К тому времени, как Октавия заканчивает выдыхать, бальный зал уже наполнен оглушительными аплодисментами.
– ВуууХууу! – бьёт копытом Пинки. – Ты определённо показала этим струнам! Так держать, Тави!
– Это... – Рэрити улыбается, распушив гриву, не вставая со своего места. – ...это определённо был очень поэтичный ответ классическому Мэрцарту.
– На самом деле, это была небольшая импровизация, – говорит Твайлайт Спаркл, глядя мимо Рэйнбоу и Эпплджек, сидящих перед сценой. – Я слушала сюиты Мэрцарта несколько раз, и я заметила в середине выступления Октавии кое-какие изменения, – она смотрит на сцену. – Не так ли, мисс Мелоди?
– Вы меня поймали, – говорит Октавия с улыбкой. Она кладет смычок на стол и разминает копыто с чуть поморщившимся выражением на лице. – Ммм... с тех самых пор как вы описали потенциальный визит дипломатов из Грифонстоуна, я думала о ландшафте, из которого они родом. Кривизна гор превращает даже слабые порывы ветра в громкий, глубокий рёв, эхом разносящийся по ущельям вокруг дома грифона. Поэтому, я решила, что, если я должна буду выступать перед ними, то следует угостить их знакомым звуком. И сыграла средние части этих сюит в более низком тоне, пытаясь добиться именно этого.
– Ну, это определенно сработало! – ухмыляется Пинки. – Это было почти также низко, как я могу выгнуться! А ты разговариваешь с пони, которая играла в лимбо с Дискором! Хе-хе-хе!
– По-моему это было очень расслабляюще, – говорит Флаттершай. – Словно зимняя спячка в глубокой, удобной снежной берлоге, когда над головой бушует метель.
– Это очень художественное описание, дорогая, – замечает Рэрити.
– Ну, это было очень яркое представление.
– И очень умное, – говорит Твайлайт. Она улыбается, глядя на сцену. – Очень хорошая работа, Октавия. На мгновение я подумала, что мне придётся внести несколько своих предложений, но, похоже, ты сама провела необходимые исследования и продумала всё наперёд.
– О, надеюсь я не превысила своих полномочий, – произносит моя соседка по комнате с оттенком индиго.
– Вовсе нет! – Твайлайт улыбается. – Я рада, что ты проявила инициативу! Это здорово сократит время на репетиции. И я очень даже горжусь тем фактом, что наши менестрели заранее думают о будущих прибывающих дипломатах!
– Ну, мы только хотим сделать вечерний приём для них таким же восхитительным, каким он должен быть для всех остальных.
– Пхх.
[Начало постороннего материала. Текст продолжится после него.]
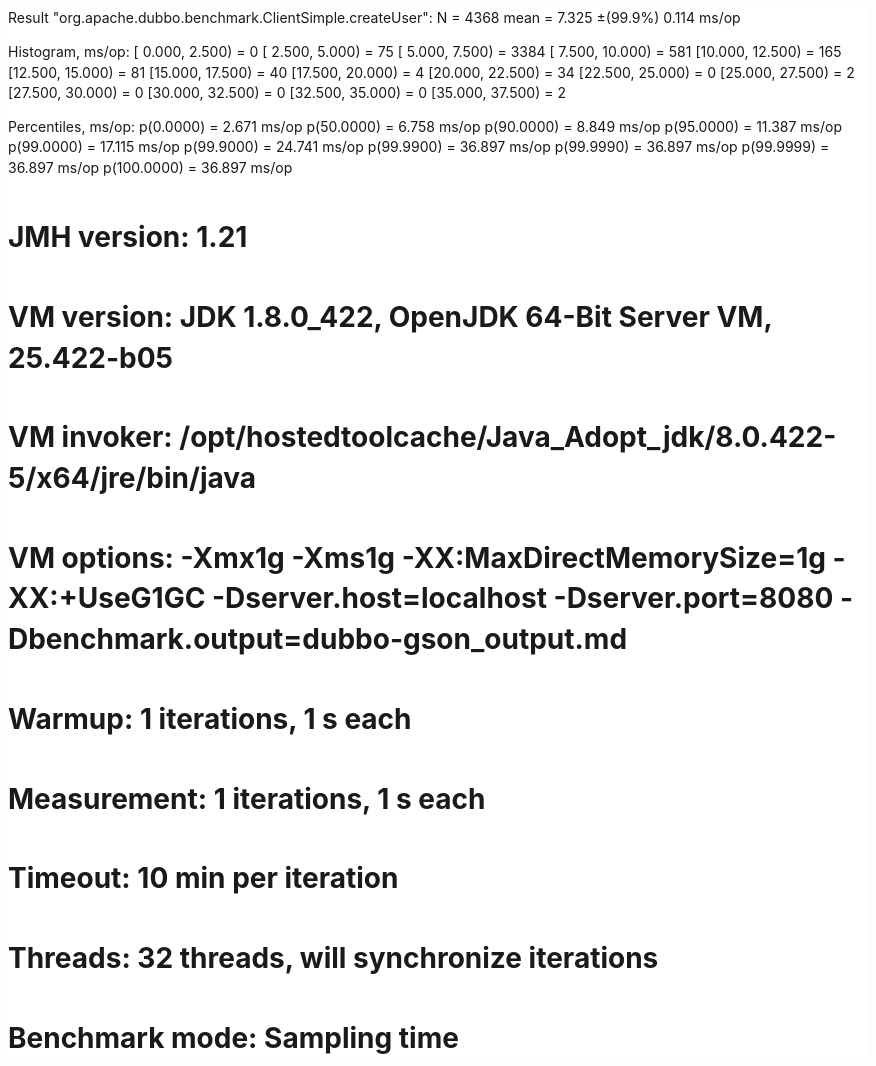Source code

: 

Result "org.apache.dubbo.benchmark.ClientSimple.createUser":
  N = 4368
  mean =      7.325 ±(99.9%) 0.114 ms/op

  Histogram, ms/op:
    [ 0.000,  2.500) = 0 
    [ 2.500,  5.000) = 75 
    [ 5.000,  7.500) = 3384 
    [ 7.500, 10.000) = 581 
    [10.000, 12.500) = 165 
    [12.500, 15.000) = 81 
    [15.000, 17.500) = 40 
    [17.500, 20.000) = 4 
    [20.000, 22.500) = 34 
    [22.500, 25.000) = 0 
    [25.000, 27.500) = 2 
    [27.500, 30.000) = 0 
    [30.000, 32.500) = 0 
    [32.500, 35.000) = 0 
    [35.000, 37.500) = 2 

  Percentiles, ms/op:
      p(0.0000) =      2.671 ms/op
     p(50.0000) =      6.758 ms/op
     p(90.0000) =      8.849 ms/op
     p(95.0000) =     11.387 ms/op
     p(99.0000) =     17.115 ms/op
     p(99.9000) =     24.741 ms/op
     p(99.9900) =     36.897 ms/op
     p(99.9990) =     36.897 ms/op
     p(99.9999) =     36.897 ms/op
    p(100.0000) =     36.897 ms/op


# JMH version: 1.21
# VM version: JDK 1.8.0_422, OpenJDK 64-Bit Server VM, 25.422-b05
# VM invoker: /opt/hostedtoolcache/Java_Adopt_jdk/8.0.422-5/x64/jre/bin/java
# VM options: -Xmx1g -Xms1g -XX:MaxDirectMemorySize=1g -XX:+UseG1GC -Dserver.host=localhost -Dserver.port=8080 -Dbenchmark.output=dubbo-gson_output.md
# Warmup: 1 iterations, 1 s each
# Measurement: 1 iterations, 1 s each
# Timeout: 10 min per iteration
# Threads: 32 threads, will synchronize iterations
# Benchmark mode: Sampling time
Да уж... – Рэйнбоу Дэш закатывает глаза. – Заставив их гадить на пол.
– Ааа? – Твайлайт подскакивает на месте.
– Рэйнбоу! – шипит Рэрити. – Право слово!
– Что, во имя сена, ты имеешь в виду, сахарок? – вмешивается Эпплджек.
– Я имею в виду, нам всё понравилось! Конечно! – Рэйнбоу Дэш пожимает плечами. – Но эта виолончель играла действительно очень... очень низко. Откуда нам знать, что Октавия не достигла коричневого звука!
– Ты не имеешь в виду коричневую ноту? – бубнит Твайлайт.
– О, Дэши... – Пинки хихикает. – Я думаю, что, если бы Тави достигла коричневой ноты, мы бы об этом узнали. Верно, девочки?
Рэрити яростно краснеет.
– И почему наши разговоры всегда скатываются в подобные темы...?
– Что я, дура, что ли? – Рэйнбоу Дэш хихикает. – Я не говорю о коричневом звуке пони... Э-э-э... То есть ноте. Я говорю о коричневой ноте грифонов!
– Погоди-ка... – веснушчатая морда Эпплджек морщится. – Есть какая-то разница?
– Насколько мне известно, нету, – говорит Флаттершай. Она смотрит на Рэйнбоу. –Рэйнбоу, почему ты думаешь, что есть?
– Ну, я раньше с Гильдой всё время тусовалась, помните?
– Помним, Рэйнбоу, помним, – вздыхает Рэрити.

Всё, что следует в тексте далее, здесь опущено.